The cause was complications of cancer, his son, Bruce, said. He lived in Old Westbury, N.Y., and Palm Beach, Fla.
“Be Confident, Shop Pergament” was the company’s slogan, a vibrant declaration of its mission to attract do-it-yourselfers, people so proud of their new houses in the new post-war suburbs that they were eager — or at least willing — to try their hand at improving them. Pergament’s prices were low enough to make the idea seem sensible.
Quickly, the company expanded beyond paint and wallpaper — all it offered in its first stores in Franklin Square and Freeport on Long Island — to sell lighting, flooring, lawn products and more. But paint remained the core of its business: it made its own line of paint at the Hoboken Paint Company, which it partly owned.
Not only did it strive to offer low prices previously available only to contractors, but Pergament was one of the first retailers to offer paint made with latex. It supplied its private Pergament brand of paint to other chains as well.
“Naturally, our stores got larger and larger,” said Robert Pergament, who joined his father and brother shortly after the first store opened. “We grew as Long Island grew.”

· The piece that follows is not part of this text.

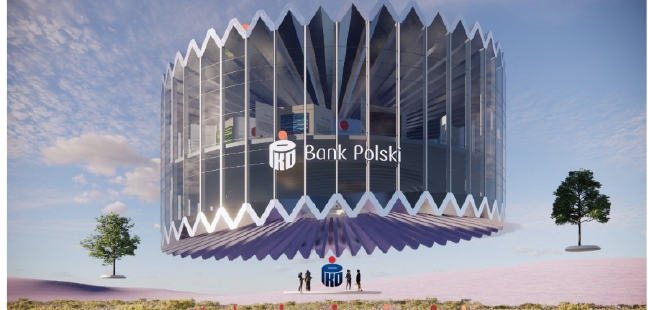
Figure 34: Bank Polski in the Metaverse JP Morgan was one of the first banks in the world to launch its metaverse headquarters in the Decentraland [53] [figure 35] :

Murray Irving Rothbard was born on April 6, 1926, in New York City. His father died when he was around 1, and his mother, the former Marie Hollander, married Louis Pergament. When he was 40, he was formally adopted by the man he had always considered his father.
The family lived for a time behind a hardware store that Louis owned in St. Albans, Queens. Louis sold the store in 1945.
After serving in the Navy in the Pacific during World War II, Murray Pergament opened the first two stores with his stepfather in 1946. As the chain grew, Murray was chairman and president, and Robert oversaw merchandising and advertising. Louis retired in 1965.
Pergament’s focus remained Long Island, even as it expanded into Connecticut and New Jersey.
The family sold the company to two investor groups in 1989, and it has changed hands several times since. It has struggled financially in competing with Home Depot and other new companies in the same business.
The Pergament brothers continued to manage the real estate they had accumulated over the years, including some Pergament stores. Last year, they sued the current Pergament leaseholder for delinquent rent.
Mr. Pergament contributed to many Jewish, medical and educational charities, and was a staunch supporter of Alfonse M. D’Amato, the former senator. He donated 52 copies of the senator’s 1995 book, “Power, Pasta and Politics,” to local libraries.
In addition to his son, Bruce, who lives in Old Westbury, and his brother, Robert, who lives in Garden City, N.Y., he is survived by his wife, the former Irene Bernstein; his daughter, Linda Horowitz of Great Neck, N.Y.; and seven grandchildren. His daughter Sherri Koeppel died in 1992.